TUSAŞ hakkında bilgiler aktarırken şirket faaliyetleri ve geçmişten bugüne gelinen noktayı anlatan Prof. Dr. Fahrettin Öztürk, “Türk Havacılık Tarihi, 1924 yılına dayanır. Aslında size bazı tarihi bilgiler vereceğim ki kendinize ders çıkarabilesiniz. Vecihi Hürkuş, ilk uçağı 1924 yılında uçurmuş. Aslında Birinci Dünya Savaşı sırasında da çalışmalar var. Daha sonra bir dönem geçiyor, Nuri Demirağ ve Selahattin Reşit Alan, birlikte mücadele veriyor ama devam edilemiyor. 28 Haziran 1973 yılında TUSAŞ kuruluyor. TUSAŞ dediğim şey, sizin şirketiniz bunu unutmayın. Milletin şirketi. Sahibi Savunma Sanayi Başkanlığı, Türk Silahlı kuvvetleri. Sahibi Türkiye, yani sizsiniz. TUSAŞ, Kıbrıs Barış Harekâtı yıllarında bazı ekonomik sıkıntılar, ambargolar yüzünden fazla ilerleyemiyor. 1984 yılında Rahmetli Özal’ın çabalarıyla, esas çalışma bu dönemde başlıyor. 1985 yılında Savunma Sanayi Müsteşarlığı kuruluyor. İlk müsteşar, Vahit Erdem’dir. Bizim özgün ürünlere başlama tarihimiz 2005’tir. 2005’e kadar F16 üretiliyordu. Cumhurbaşkanımızın çok büyük gayretleriyle, Türkiye’de bundan belki 10-15 yıl önce, İHA almak istiyorsunuz satmıyorlar size, satsalar bile limitli kullanıyorsunuz. Para gönderiyorsunuz karşılığını göndermiyorlar. Bugün demek ki inanınca, çalışınca, mücadele edilince başarılıyor.

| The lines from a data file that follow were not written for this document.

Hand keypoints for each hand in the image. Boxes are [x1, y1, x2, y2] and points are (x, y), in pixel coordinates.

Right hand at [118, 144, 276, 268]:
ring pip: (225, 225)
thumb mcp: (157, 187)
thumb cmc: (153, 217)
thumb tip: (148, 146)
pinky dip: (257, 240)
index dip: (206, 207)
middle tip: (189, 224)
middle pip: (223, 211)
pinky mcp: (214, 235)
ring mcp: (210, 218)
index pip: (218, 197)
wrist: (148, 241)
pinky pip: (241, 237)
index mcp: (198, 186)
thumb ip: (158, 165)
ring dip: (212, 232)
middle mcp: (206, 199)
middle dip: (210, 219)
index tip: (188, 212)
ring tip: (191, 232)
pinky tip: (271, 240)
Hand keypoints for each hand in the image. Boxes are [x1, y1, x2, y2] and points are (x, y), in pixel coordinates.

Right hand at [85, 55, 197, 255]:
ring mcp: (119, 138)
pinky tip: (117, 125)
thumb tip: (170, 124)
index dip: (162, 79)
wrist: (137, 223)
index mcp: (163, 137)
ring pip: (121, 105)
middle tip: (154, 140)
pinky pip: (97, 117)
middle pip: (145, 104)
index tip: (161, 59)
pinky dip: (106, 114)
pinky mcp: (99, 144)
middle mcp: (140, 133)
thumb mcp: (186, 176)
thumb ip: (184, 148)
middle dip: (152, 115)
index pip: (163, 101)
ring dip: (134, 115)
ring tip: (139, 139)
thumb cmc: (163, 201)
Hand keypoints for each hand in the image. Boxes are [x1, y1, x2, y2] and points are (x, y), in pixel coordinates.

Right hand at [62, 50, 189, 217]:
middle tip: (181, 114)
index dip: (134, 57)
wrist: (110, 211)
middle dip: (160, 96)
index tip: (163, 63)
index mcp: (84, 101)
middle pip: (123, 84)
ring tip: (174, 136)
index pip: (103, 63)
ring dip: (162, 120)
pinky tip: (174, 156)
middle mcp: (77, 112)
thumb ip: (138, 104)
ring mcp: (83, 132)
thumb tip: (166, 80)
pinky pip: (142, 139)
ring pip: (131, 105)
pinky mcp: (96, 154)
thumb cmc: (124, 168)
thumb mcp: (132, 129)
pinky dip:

Dünyanın en iyi 5 İHA üreten ülkesinden biriyiz. Beşinci nesil savaş uçağı üretme konusunda, 4 ülkeden biri olduk. ABD, Rusya, Çin ve Türkiye, başka yok. Bunu düşünmek bile, konuşmak bile önemli bir şey. Hedefimiz daha yukarılarda olmalı, gözümüz yükseklerde olmalı, geleceğinize güç katmanız gerekli. Geleceğin yüzyılında ne yapmamız gerekiyor: Beşikten mezara kadar ilim talep eden bir dinin mensubu olarak herhalde çalışmayı bırakmamalıyız. Sizler de bu örneklere baktığınızda bunları başaracağınızı görmelisiniz” diye konuştu.
Prof. Dr. Fahrettin Öztürk son olarak, “Türkiye yüzyılında mühendislik eğitimi, bilgiyi en üst seviyede detayına göre veren, güncel teknolojileri takip eden ve teknoloji geliştiren, sürekli yenilenen müfredata sahip olan, geleceğe yön veren, hedef koyan ve takip eden, çok disiplinli çalışmaya önem veren, birlikte çalışma kültürü aşılayan, karar alan ve aldıran, milli ve manevi değerleri ön planda tutan bir eğitim olmalıdır” dedi.
Program, karşılıklı hediye takdimi ile son buldu.